In terms of journalism, Behavio can take cell phone data and make deductions of an event’s surroundings, which, of course, would greatly add to a story. It also can provide more meaning to a photograph since it can offer more information than simply the date and location. Furthermore, Behavio opens the door for many others to contribute to a story.
As intriguing as these capabilities are, the Behavio platform is actually designed to go further than the media landscape as well. According to Nadav Aharony, the company’s co-founder, the sensors that the Behavio platform is able to create can actually improve numerous areas of consumers’ lives.
“We built the original software to actually do a study in a new methodology that we’re calling the social MRI,” he said.
“Constructed from data from phones,” he continued, “ we can actually look at how communities live their lives, how an organic community lives, and how friendships are formed and how people make decisions in life.”
Aharony told us that, just as the medical world can make a diagnosis through an imaging machine, the Behavio platform wants to do the same with the community. Since phones can already know users’ locations, can sense their movement and temperature, and many other signals, Behavio hopes to use these signs to make inferences about user behavior.
“Starting to combine all these signals is starting to give us the ability to have a more interesting understanding of people, make our apps more interesting, and do more functionality that was much harder in the past,” said Aharony.
For example, he pointed out that when users plug their phones in to charge and then set an alarm, it could be assumed that they are going to bed. Another example is Bluetooth technology since it can be used to sense other devices around it.

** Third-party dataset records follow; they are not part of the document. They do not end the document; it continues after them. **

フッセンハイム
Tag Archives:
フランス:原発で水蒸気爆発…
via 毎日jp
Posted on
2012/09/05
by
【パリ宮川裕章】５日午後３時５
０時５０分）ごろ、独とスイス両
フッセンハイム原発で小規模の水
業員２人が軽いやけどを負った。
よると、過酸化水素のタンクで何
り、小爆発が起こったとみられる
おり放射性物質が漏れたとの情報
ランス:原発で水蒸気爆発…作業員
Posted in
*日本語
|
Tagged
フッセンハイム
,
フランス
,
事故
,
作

“If the phone is running a similar software, you can actually detect that two people are co-located,” Aharony explained. “Suddenly, you can construct the face-to-face network of people, which is much more meaningful than maybe the online social network of friends and strangers that I might have approved on Facebook. – this is the people that I’m actually spending physical time with, which makes it much more relevant.”
This is the type of assumption that he believes developers will be able to build applications on to simplify the lives of users.

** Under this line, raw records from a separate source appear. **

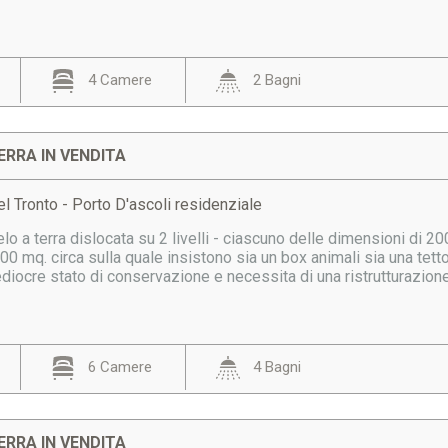
4 Camere
2 Bagni
ERRA IN VENDITA
l Tronto - Porto D'ascoli residenziale
elo a terra dislocata su 2 livelli - ciascuno delle dimensioni di 2
00 mq. circa sulla quale insistono sia un box animali sia una tet
diocre stato di conservazione e necessita di una ristrutturazione.
6 Camere
4 Bagni
ERRA IN VENDITA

“We’re trying to make it easier for others to innovate,” he said.
Still, as cool as the Behavio platform is, it is a little intimidating just thinking about how well a device can know you. Aharony told us that Behavio believes in giving the end user control. Users must give their consent before participating, and the framework has privacy protections built within it.
He also assured us that Behavio does not save any human readable text and does not log names or phone numbers. What’s more, it “will never know what number was dialed or what was the name of the person.”
“We think that understanding behavior is gonna become something very natural that will become a part of our devices – the same way that location is something that is very natural and many apps are leveraging this to make much more intelligent services,” Aharony said.
“I think, in the future,” he continued, “that we’ll have sort of interesting black boxes that detect different types of behaviors from detecting the flu to detecting happiness to detecting friendship. “
“The point is… we are trying to break this framework to allow many other people to donate and develop these – maybe eventually there will be marketplaces out there just like there is an app store… there may be an algorithm store that people or developers could make together to build smarter apps much faster.”
“It’s really just the beginning,” Aharony added.
He went on to say that there would likely be apps and services utilizing Behavio’s platform in the near future.